Content starts

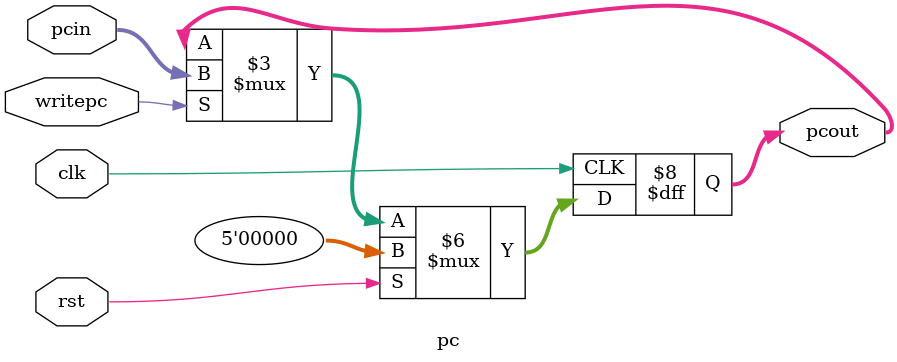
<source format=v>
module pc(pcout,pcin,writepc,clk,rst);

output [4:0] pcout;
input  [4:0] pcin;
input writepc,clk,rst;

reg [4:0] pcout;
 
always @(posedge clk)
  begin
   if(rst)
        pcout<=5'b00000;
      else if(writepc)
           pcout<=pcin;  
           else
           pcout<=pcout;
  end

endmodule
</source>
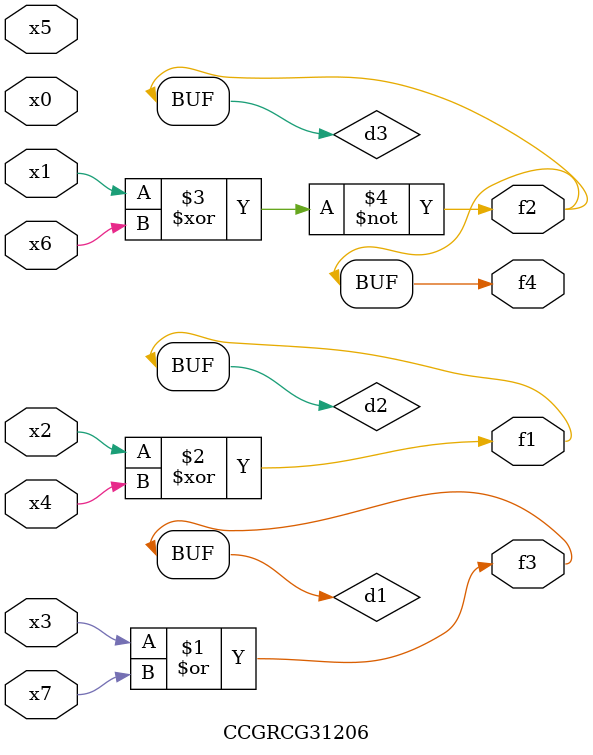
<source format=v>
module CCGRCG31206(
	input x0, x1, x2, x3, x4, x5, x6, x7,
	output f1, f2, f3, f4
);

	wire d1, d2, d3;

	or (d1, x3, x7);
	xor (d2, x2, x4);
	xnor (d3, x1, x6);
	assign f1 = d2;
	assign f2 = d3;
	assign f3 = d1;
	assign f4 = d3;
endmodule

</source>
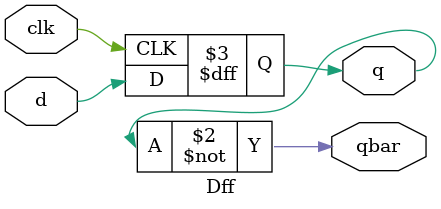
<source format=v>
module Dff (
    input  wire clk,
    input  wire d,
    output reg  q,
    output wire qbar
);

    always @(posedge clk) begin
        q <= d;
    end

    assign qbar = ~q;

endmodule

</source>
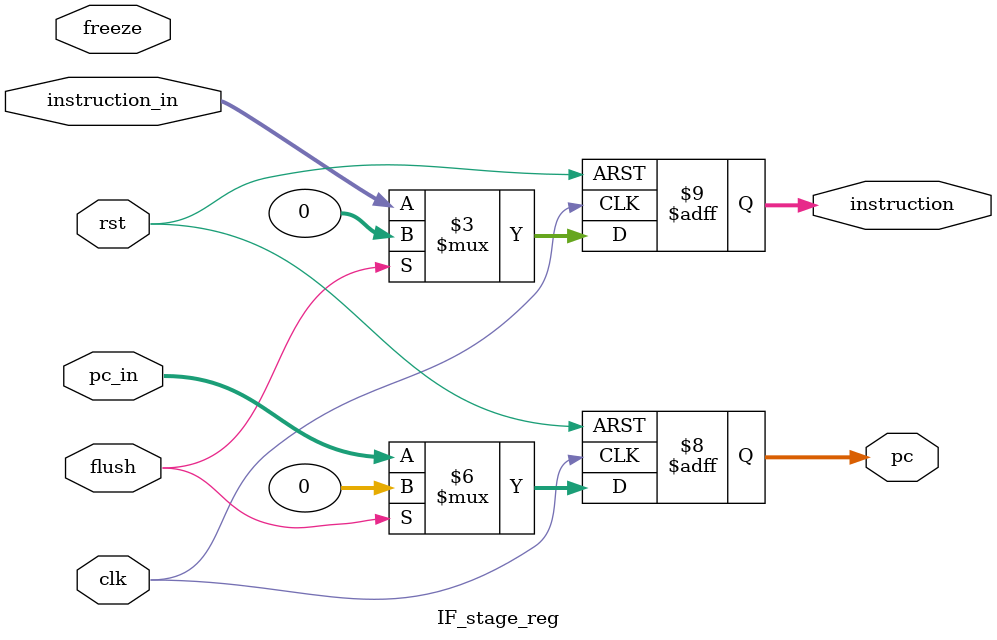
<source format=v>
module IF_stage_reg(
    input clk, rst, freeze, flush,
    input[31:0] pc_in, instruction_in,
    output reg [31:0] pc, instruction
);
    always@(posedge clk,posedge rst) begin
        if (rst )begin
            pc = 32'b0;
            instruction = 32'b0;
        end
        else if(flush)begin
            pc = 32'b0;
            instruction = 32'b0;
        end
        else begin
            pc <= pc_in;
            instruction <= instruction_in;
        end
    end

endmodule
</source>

Content ends

> [Work instructions] Return an exact transcription of the entries above, excluding each image.

> [Answer for this exercise]
<source format=v>
module pc(pcout,pcin,writepc,clk,rst);

output [4:0] pcout;
input  [4:0] pcin;
input writepc,clk,rst;

reg [4:0] pcout;
 
always @(posedge clk)
  begin
   if(rst)
        pcout<=5'b00000;
      else if(writepc)
           pcout<=pcin;  
           else
           pcout<=pcout;
  end

endmodule
</source>
<source format=v>
module CCGRCG31206(
	input x0, x1, x2, x3, x4, x5, x6, x7,
	output f1, f2, f3, f4
);

	wire d1, d2, d3;

	or (d1, x3, x7);
	xor (d2, x2, x4);
	xnor (d3, x1, x6);
	assign f1 = d2;
	assign f2 = d3;
	assign f3 = d1;
	assign f4 = d3;
endmodule

</source>
<source format=v>
module Dff (
    input  wire clk,
    input  wire d,
    output reg  q,
    output wire qbar
);

    always @(posedge clk) begin
        q <= d;
    end

    assign qbar = ~q;

endmodule

</source>
<source format=v>
module IF_stage_reg(
    input clk, rst, freeze, flush,
    input[31:0] pc_in, instruction_in,
    output reg [31:0] pc, instruction
);
    always@(posedge clk,posedge rst) begin
        if (rst )begin
            pc = 32'b0;
            instruction = 32'b0;
        end
        else if(flush)begin
            pc = 32'b0;
            instruction = 32'b0;
        end
        else begin
            pc <= pc_in;
            instruction <= instruction_in;
        end
    end

endmodule
</source>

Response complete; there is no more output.